Bullying results in teenager’s hair set on fire
By Frank Abderholden firstname.lastname@example.org May 10, 2013 8:30AM
Tatyana Butler, 14, of Park City talks about how a group of girls started her hair on fire using a lighter at Jefferson Middle School in Waukegan. | Thomas Delany Jr.~Sun-Times Media
School district statement
Waukegan Public Schools take any accusations of bullying of our students very seriously. Our staff members are trained to identify signs of bullying and to assist students who may be victims of any forms of harassment or hazing by their peers. The safety and security of our students remain a top priority for our District, and we have, and will continue to take any action necessary to assure that our schools are safe and comfortable learning environments for our nearly 17,000 students.
Each May, students in the 4th-12th grades complete a bullying survey on the prevalence of bullying in the schools. All students receive training on bullying either through the classroom or PE teacher each month. Students that are either bullied or are bullying receive an individual or small group intervention from either the school counselor, psychologist, or social worker.
This past fall there was a District-wide anti-bullying campaign in conjunction with Lake County State’s Attorney’s Office titled “Rise Above.” The event included anti-bullying lessons at each elementary, middle and high school. The aim of the Rise Above bullying event was to engage nearly 17,000 students in all 25 District schools to stand up against bullies and bullying behavior.
“That event is now being replicated by other school districts in the area,” said school spokesman Nick Alajakis.
He added that earlier this year the district unveiled “School Tipline,” a new anti-bullying tool that allows students and parents to anonymously and quickly communicate school concerns or threats to administration through the Internet or text messaging.
Updated: May 13, 2013 7:48AM
The seventh-grade student knew her friends weren’t joking about her hair being on fire when they slapped her on the head as she began to smell smoke, said Park City 14-year-old Tatyana Butler.
Waukegan police are investigating the incident at Thomas Jefferson Middle School. Police Cmdr. Gabe Guzman said the incident occurred Tuesday and the two offenders, a 13-year-old and 14-year-old, were disciplined by the school.
Butler recalls walking down the hallway Tuesday afternoon with three friends when two eighth-grade girls that had been bothering her all year started to call her names as she passed them.
“I saw them with the lighter. Then they came behind me and they were flicking the lighter,” she said. “So they go past me and start talking stuff.”
But her mother, Neysha O’Conner, 32, of Park City, had always counseled her to walk away, and she did. That’s when her friends noticed her hair.
“My friends was like, ‘Tatyana, your hair’s on fire! Your hair’s on fire! and I was like, ‘Are you for real?’ and they just started hitting it out,” she said.
When she confronted the girl with the lighter, the girl punched her in the forehead, leaving a small bump.
“My daughter was crying and upset and she wanted to go home.

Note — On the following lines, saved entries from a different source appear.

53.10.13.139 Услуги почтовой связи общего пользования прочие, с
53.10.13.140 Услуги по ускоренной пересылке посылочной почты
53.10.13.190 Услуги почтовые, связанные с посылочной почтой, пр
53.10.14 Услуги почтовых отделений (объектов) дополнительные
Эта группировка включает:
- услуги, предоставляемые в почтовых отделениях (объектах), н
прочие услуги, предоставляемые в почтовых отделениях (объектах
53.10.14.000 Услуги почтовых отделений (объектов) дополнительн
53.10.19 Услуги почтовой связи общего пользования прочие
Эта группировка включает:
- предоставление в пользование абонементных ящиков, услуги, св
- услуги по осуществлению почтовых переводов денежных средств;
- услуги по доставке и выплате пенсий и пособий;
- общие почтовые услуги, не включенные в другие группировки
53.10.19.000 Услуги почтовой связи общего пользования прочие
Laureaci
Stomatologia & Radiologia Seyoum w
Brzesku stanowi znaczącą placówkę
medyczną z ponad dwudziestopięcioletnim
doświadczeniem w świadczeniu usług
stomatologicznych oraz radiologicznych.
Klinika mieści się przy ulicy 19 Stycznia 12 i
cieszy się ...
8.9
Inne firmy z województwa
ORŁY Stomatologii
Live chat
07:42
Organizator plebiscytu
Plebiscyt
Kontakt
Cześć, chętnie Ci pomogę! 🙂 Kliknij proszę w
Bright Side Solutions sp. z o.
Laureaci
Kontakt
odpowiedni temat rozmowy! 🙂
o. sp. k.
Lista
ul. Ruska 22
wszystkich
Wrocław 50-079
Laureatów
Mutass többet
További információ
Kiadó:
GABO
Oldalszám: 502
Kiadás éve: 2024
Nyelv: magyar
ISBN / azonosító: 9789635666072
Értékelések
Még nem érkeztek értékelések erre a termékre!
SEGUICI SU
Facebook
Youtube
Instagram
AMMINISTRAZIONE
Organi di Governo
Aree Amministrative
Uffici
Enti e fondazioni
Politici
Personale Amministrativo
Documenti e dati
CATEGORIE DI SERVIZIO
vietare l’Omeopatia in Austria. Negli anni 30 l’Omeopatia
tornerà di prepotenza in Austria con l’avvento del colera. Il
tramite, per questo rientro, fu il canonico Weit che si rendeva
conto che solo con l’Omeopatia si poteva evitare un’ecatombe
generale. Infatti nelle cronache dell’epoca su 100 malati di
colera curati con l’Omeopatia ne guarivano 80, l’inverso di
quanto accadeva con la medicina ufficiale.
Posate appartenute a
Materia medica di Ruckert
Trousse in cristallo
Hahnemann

They said she had to write the paper (incident report) first,” said O’Conner, who wasn’t notified for over two hours.
“That’s why I was upset,” she said.
O’Conner also took issue with the principal, who she says tried to play down the incident, saying “things happen.”
“This is a serious matter, I was really upset,” O’Conner said, “That’s like taking a knife to school.”
O’Conner says she called the principal on Wednesday to say she was going to get a lawyer and go to the school board. School officials, O’Conner said, told her they would call police to make an incident report. But, O’Conner said a report was not made to police until 3 p.m. on Wednesday.
“I can’t forget this. I don’t want it to happen to anyone else. If it can happen to her, it can happen to anyone,” she said.
Butler transferred from North Chicago this year and has always been on the honor roll. O’Conner said she signed papers so she can skip a grade next year, but it will put her in the same class as the other two girls.
O’Conner and Butler were told both girls received three-day suspensions, but they doesn’t believe that was enough.
“I think 10 days they might think about it,” O’Conner said. “Two days off, your not really thinking about it. At any other school they would expel you.”
Butler noted that she had previously reported bullying to a counselor and school officials talked to them, “But sometimes that makes it worse,” said Butler.
Her mother said the school officials told her they couldn’t do anything if it was just words.
O’Conner said her daughter is really shy and has been too scared to go to school because of teasing. But she plans on taking her daughter on Monday and stay with her the whole day if she has to do that.
She is still hiring an attorney.
“How safe are they in that school?” asked O’Conner.
Guzman said police are moving forward with an investigation despite the principal just calling for a report of the incident.
Guzman said an investigator has been assigned to the case and was interviewing one of the offenders on Friday.
“We categorize that as an aggravated battery if it was an adult. It’s a felony,” he said.